Learnings from the DataKind DataDive

2 minute read

I spent this weekend volunteering at a data hackathon with DataKind. The project was for a nonprofit whose mission is to counter vaccine misinformation and hesitancy. Our goal was to analyze public perception of the Covid-19 vaccine, and my particular focus was on how this is influenced by news media.

Given the limited time available during the project, I thought the highest-impact work would be to develop a web scraping tool that gathers news headline data from a variety of news outlets. That way, the nonprofit partner would be able to develop a database of information on which to apply the techniques developed by other participants (sentiment analysis, NER, topic modeling, etc.) over the course of the coming months.

I’ve done similar web scraping work before, but I built this script to be a bit more robust. In my experience, web scraping functions often break since websites change frequently. To avoid the nonprofit from having to debug when this happens, I created a simple function that wraps the scraping functions in a try except clause. That way, if something goes wrong with one outlet, an error notification is printed but the other five functions are executed normally. It’s not the fanciest implementation, but I’m hoping this will allow the non-technical nonprofit team to gather sufficient data over the coming months with as little frustration as possible!

Once this tool was done, I had a little bit of time for analysis. Given the tiny dataset (255 titles scraped just that day), the results weren’t super informative. But, while putting together the notebook, I learned a nifty trick about using R in Jupyter.

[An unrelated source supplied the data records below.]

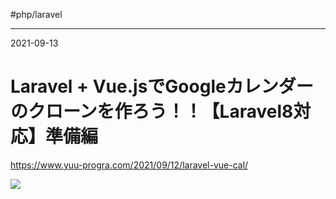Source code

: #php/laravel

---
2021-09-13

# Laravel + Vue.jsでGoogleカレンダーのクローンを作ろう！！【Laravel8対応】準備編

https://www.yuu-progra.com/2021/09/12/laravel-vue-cal/

![](https://i0.wp.com/www.yuu-progra.com/storage/2021/09/google-calendar-clone.png?resize=599%2C400&ssl=1)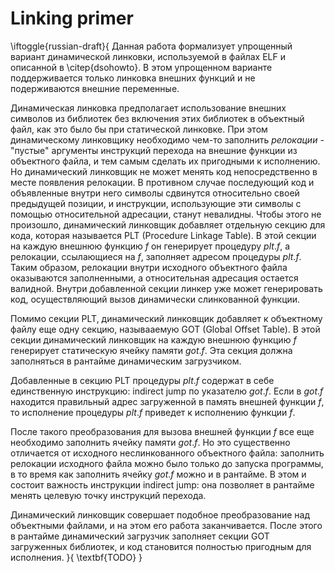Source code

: # Linking primer

\iftoggle{russian-draft}{
Данная работa формализует упрощенный вариант динамической линковки,
используемой в файлах ELF и описанной в \citep{dsohowto}. В этом упрощенном
варианте поддерживается только линковка внешних функций и не подерживаются
внешние переменные.

Динамическая линковка предполагает использование внешних символов из
библиотек без включения этих библиотек в объектный файл, как это было бы
при статической линковке. При этом динамическому линковщику необходимо
чем-то заполнить *релокации* - "пустые" аргументы инструкций перехода на
внешние функции из объектного файла, и тем самым сделать их пригодными к
исполнению. Но динамический линковщик не может менять код
непосредственно в месте появления релокации. В противном случае последующий
код и объявленные внутри него символы сдвинутся относительно своей
предыдущей позиции, и инструкции, использующие эти символы с помощью
относительной адресации, станут невалидны. Чтобы этого не произошло,
динамический линковщик добавляет отдельную секцию для кода, которая
называется PLT (Procedure Linkage Table). В этой секции
на каждую внешнюю функцию $f$ он генерирует процедуру $plt.f$, а
релокации, ссылающиеся на $f$, заполняет адресом процедуры $plt.f$.
Таким образом, релокации внутри исходного объектного файла оказываются
заполненными, а относительная адресация остается валидной. Внутри
добавленной секции линкер уже может генерировать код, осуществляющий
вызов динамически слинкованной функции.

Помимо секции PLT, динамический линковщик добавляет к объектному файлу еще
одну секцию, называаемую GOT (Global Offset Table). В этой секции
динамический линковщик на каждую внешнюю функцию $f$ генерирует статическую
ячейку памяти $got.f$. Эта секция должна заполняться в рантайме
динамическим загрузчиком.

Добавленные в секцию PLT процедуры $plt.f$ содержат в себе единственную
инструкцию: indirect jump по указателю $got.f$. Если в $got.f$ находится
правильный адрес загруженной в память внешней функции $f$, то исполнение
процедуры $plt.f$ приведет к исполнению функции $f$.

После такого преобразования для вызова внешней функции $f$ все еще
необходимо заполнить ячейку памяти $got.f$. Но это существенно
отличается от исходного неслинкованного объектного файла: заполнить
релокации исходного файла можно было только до запуска программы, в
то время как заполнить ячейку $got.f$ можно и в рантайме. В этом и
состоит важность инструкции indirect jump: она позволяет в рантайме менять
целевую точку инструкций перехода.

Динамический линковщик совершает подобное преобразование над объектными
файлами, и на этом его работа заканчивается. После этого в рантайме
динамический загрузчик заполняет секции GOT загруженных библиотек, и код
становится полностью пригодным для исполнения.
}{
\textbf{TODO}
}
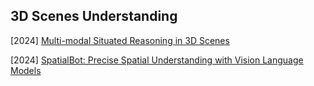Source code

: ## 3D Scenes Understanding

[2024] [Multi-modal Situated Reasoning in 3D Scenes](https://arxiv.org/abs/2409.02389)

[2024] [SpatialBot: Precise Spatial Understanding with Vision Language Models](https://arxiv.org/abs/2406.13642)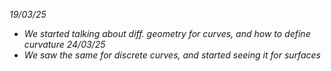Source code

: *19/03/25*
+ *We started talking about diff. geometry for curves, and how to define curvature*
*24/03/25*
+ *We saw the same for discrete curves, and started seeing it for surfaces*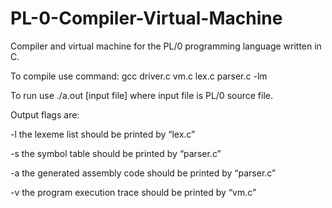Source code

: # PL-0-Compiler-Virtual-Machine
Compiler and virtual machine for the PL/0 programming language written in C.

To compile use command:
gcc driver.c vm.c lex.c parser.c -lm

To run use ./a.out [input file]
where input file is PL/0 source file.

Output flags are:

-l  the lexeme list should be printed by “lex.c”

-s  the symbol table should be printed by “parser.c”

-a  the generated assembly code should be printed by “parser.c”

-v  the program execution trace should be printed by “vm.c”
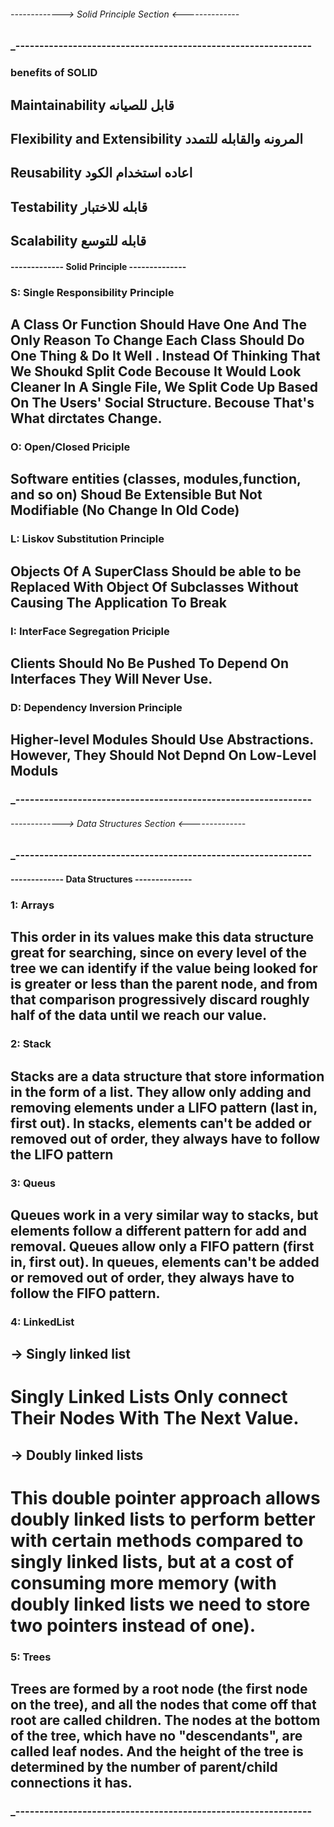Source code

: ###### -------------> Solid Principle Section <--------------
### _--------------------------------------------------------------
### benefits of SOLID

## Maintainability قابل للصيانه

## Flexibility and Extensibility المرونه والقابله للتمدد

## Reusability اعاده استخدام الكود 

## Testability قابله للاختبار

## Scalability قابله للتوسع


#### ------------- Solid Principle --------------

### S: Single Responsibility Principle

## A Class Or Function Should Have One And The Only Reason To Change Each Class Should Do One Thing & Do It Well . Instead Of Thinking That We Shoukd Split Code Becouse It Would Look Cleaner In A Single File, We Split Code Up Based On The Users' Social Structure. Becouse That's What dirctates  Change.

### O: Open/Closed Priciple

## Software entities (classes, modules,function, and so on) Shoud Be Extensible But Not Modifiable (No Change In Old Code)

### L: Liskov Substitution Principle

## Objects Of A SuperClass Should be able to be Replaced With Object Of Subclasses Without Causing The Application To Break

### I: InterFace Segregation Priciple

## Clients Should No Be Pushed To Depend On Interfaces They Will Never Use.

### D: Dependency Inversion Principle

## Higher-level Modules Should Use Abstractions. However, They Should Not Depnd On Low-Level Moduls

### _--------------------------------------------------------------

###### -------------> Data Structures Section <--------------

### _--------------------------------------------------------------

#### ------------- Data Structures --------------

### 1: Arrays

## This order in its values make this data structure great for searching, since on every level of the tree we can identify if the value being looked for is greater or less than the parent node, and from that comparison progressively discard roughly half of the data until we reach our value.

### 2: Stack

## Stacks are a data structure that store information in the form of a list. They allow only adding and removing elements under a LIFO pattern (last in, first out). In stacks, elements can't be added or removed out of order, they always have to follow the LIFO pattern

### 3: Queus

## Queues work in a very similar way to stacks, but elements follow a different pattern for add and removal. Queues allow only a FIFO pattern (first in, first out). In queues, elements can't be added or removed out of order, they always have to follow the FIFO pattern.

### 4: LinkedList

## -> Singly linked list

# Singly Linked Lists Only connect Their Nodes With The Next Value.

## -> Doubly linked lists

# This double pointer approach allows doubly linked lists to perform better with certain methods compared to singly linked lists, but at a cost of consuming more memory (with doubly linked lists we need to store two pointers instead of one).

### 5:  Trees

## Trees are formed by a root node (the first node on the tree), and all the nodes that come off that root are called children. The nodes at the bottom of the tree, which have no "descendants", are called leaf nodes. And the height of the tree is determined by the number of parent/child connections it has.

### _--------------------------------------------------------------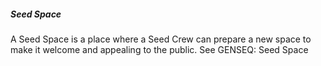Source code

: ##### Seed Space

A Seed Space is a place where a Seed Crew can prepare a new space to make it welcome and appealing to the public. See GENSEQ: Seed Space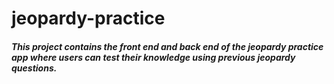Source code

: # jeopardy-practice

##### This project contains the front end and back end of the jeopardy practice app where users can test their knowledge using previous jeopardy questions.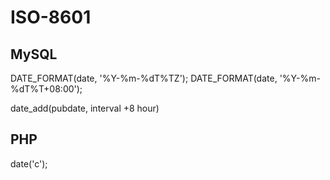
# ISO-8601

## MySQL

DATE_FORMAT(date, '%Y-%m-%dT%TZ');
DATE_FORMAT(date, '%Y-%m-%dT%T+08:00');

date_add(pubdate, interval +8 hour)


## PHP

date('c');

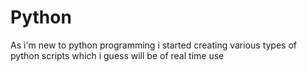 # Python
As i'm new to python programming i started creating various types of python scripts which i guess will be of real time use 

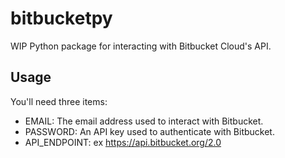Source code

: # bitbucketpy
WIP Python package for interacting with Bitbucket Cloud's API.

## Usage
You'll need three items:

* EMAIL: The email address used to interact with Bitbucket.
* PASSWORD: An API key used to authenticate with Bitbucket.
* API_ENDPOINT: ex https://api.bitbucket.org/2.0
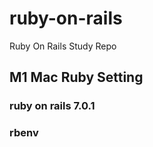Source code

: # ruby-on-rails
Ruby On Rails Study Repo

## M1 Mac Ruby Setting
### ruby on rails 7.0.1
### rbenv

## 
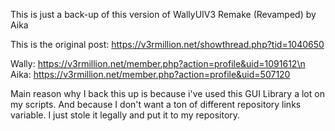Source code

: This is just a back-up of this version of WallyUIV3 Remake (Revamped) by Aika

This is the original post: https://v3rmillion.net/showthread.php?tid=1040650

Wally: https://v3rmillion.net/member.php?action=profile&uid=1091612\n
Aika: https://v3rmillion.net/member.php?action=profile&uid=507120

Main reason why I back this up is because i've used this GUI Library a lot on my scripts. And because I don't want a ton of different repository links variable. I just stole it legally and put it to my repository.

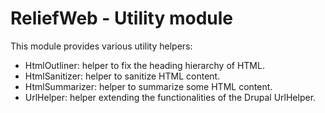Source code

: ReliefWeb - Utility module
==========================

This module provides various utility helpers:

- HtmlOutliner: helper to fix the heading hierarchy of HTML.
- HtmlSanitizer: helper to sanitize HTML content.
- HtmlSummarizer: helper to summarize some HTML content.
- UrlHelper: helper extending the functionalities of the Drupal UrlHelper.
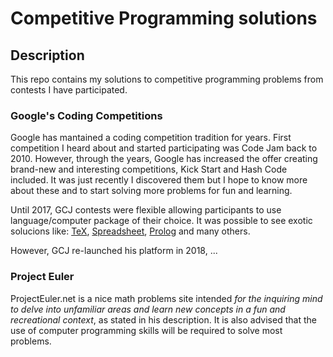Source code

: # Competitive Programming solutions

## Description

This repo contains my solutions to competitive programming problems from contests I have participated.

### Google's Coding Competitions

Google has mantained a coding competition tradition for years. First competition I heard about and started participating was Code Jam back to 2010. However, through the years, Google has increased the offer creating brand-new and interesting competitions, Kick Start and Hash Code included. It was just recently I discovered them but I hope to know more about these  and to start solving more problems  for fun and learning.

Until 2017, GCJ contests were flexible allowing participants to use language/computer package of their choice. It was possible to see exotic solucions like: [TeX](https://www.go-hero.net/jam/11/languages/TeX), [Spreadsheet](https://www.go-hero.net/jam/13/languages/Spreadsheet), [Prolog](https://www.go-hero.net/jam/11/languages/Prolog) and many others.

 However, GCJ re-launched his platform in 2018, ...

### Project Euler

ProjectEuler.net is a nice math problems site intended _for the inquiring mind to delve into unfamiliar areas and learn new concepts in a fun and recreational context_, as stated in his description. It is also advised that the use of computer programming skills will be required to solve most problems.
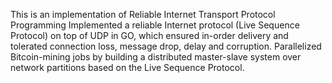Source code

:This is an implementation of Reliable Internet Transport Protocol Programming
Implemented a reliable Internet protocol (Live Sequence Protocol) on top of UDP in GO, which ensured in-order delivery and tolerated connection loss, message drop, delay and corruption.
Parallelized Bitcoin-mining jobs by building a distributed master-slave system over network partitions based on the Live Sequence Protocol.
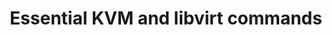 ---
menu:
  sidebar:
    identifier: comandos-esenciales-kvm
    name: Essential commands
    parent: recursos-kvm
    weight: 1
title: Essential KVM and libvirt commands
---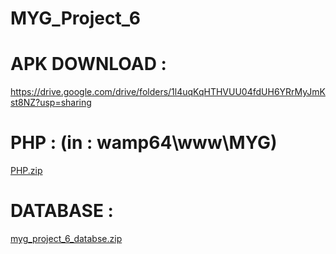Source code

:# MYG_Project_6

# APK DOWNLOAD :
https://drive.google.com/drive/folders/1l4uqKqHTHVUU04fdUH6YRrMyJmKst8NZ?usp=sharing

# PHP : (in : wamp64\www\MYG)
[PHP.zip](https://github.com/user-attachments/files/17269272/PHP.zip)

# DATABASE :

[myg_project_6_databse.zip](https://github.com/user-attachments/files/17269293/myg_project_6_databse.zip)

I wanted to just quickly use one function from the quanteda package in R, couldn’t find an equivalent in Python, and didn’t have time to develop it from scratch. Surprisingly, it’s actually simple to use R in notebooks using the rpy2 library.

Just load it:

%load_ext rpy2.ipython

Then begin each R code block with %%R -i data_frame_to_work_with – and voila, the code block can be used just like any R code block. For example:

%%R -i keyness_data

library(quanteda)
library(ggplot2)

keyness_corpus <- corpus(keyness_data$article_title)
docnames(keyness_corpus) <- keyness_data$publisher
docvars(keyness_corpus, "publisher") <- keyness_data$publisher
keyness_dfm <- dfm(keyness_corpus)

keyness_model <- textstat_keyness(keyness_dfm, target = "breitbart")
keyness_data <- textplot_keyness(keyness_model)$data

ggplot(keyness_data, 
       aes(x = reorder(feature, keyness),
           y = keyness)) +
  geom_bar(stat = "identity", 
           aes(fill = right)) +
  coord_flip() +
  theme_bw() +
  theme(axis.title.y = element_blank(),
        text = element_text(size = 8)) +
  labs(x = "Chi-Squared",
         title = "Top Terms Associated with Breitbart vs. Other Outlets",
         fill = "")

Upon reading the docs, it can get much more involved for complicated use cases – but for simple analyses, I thought this was super neat!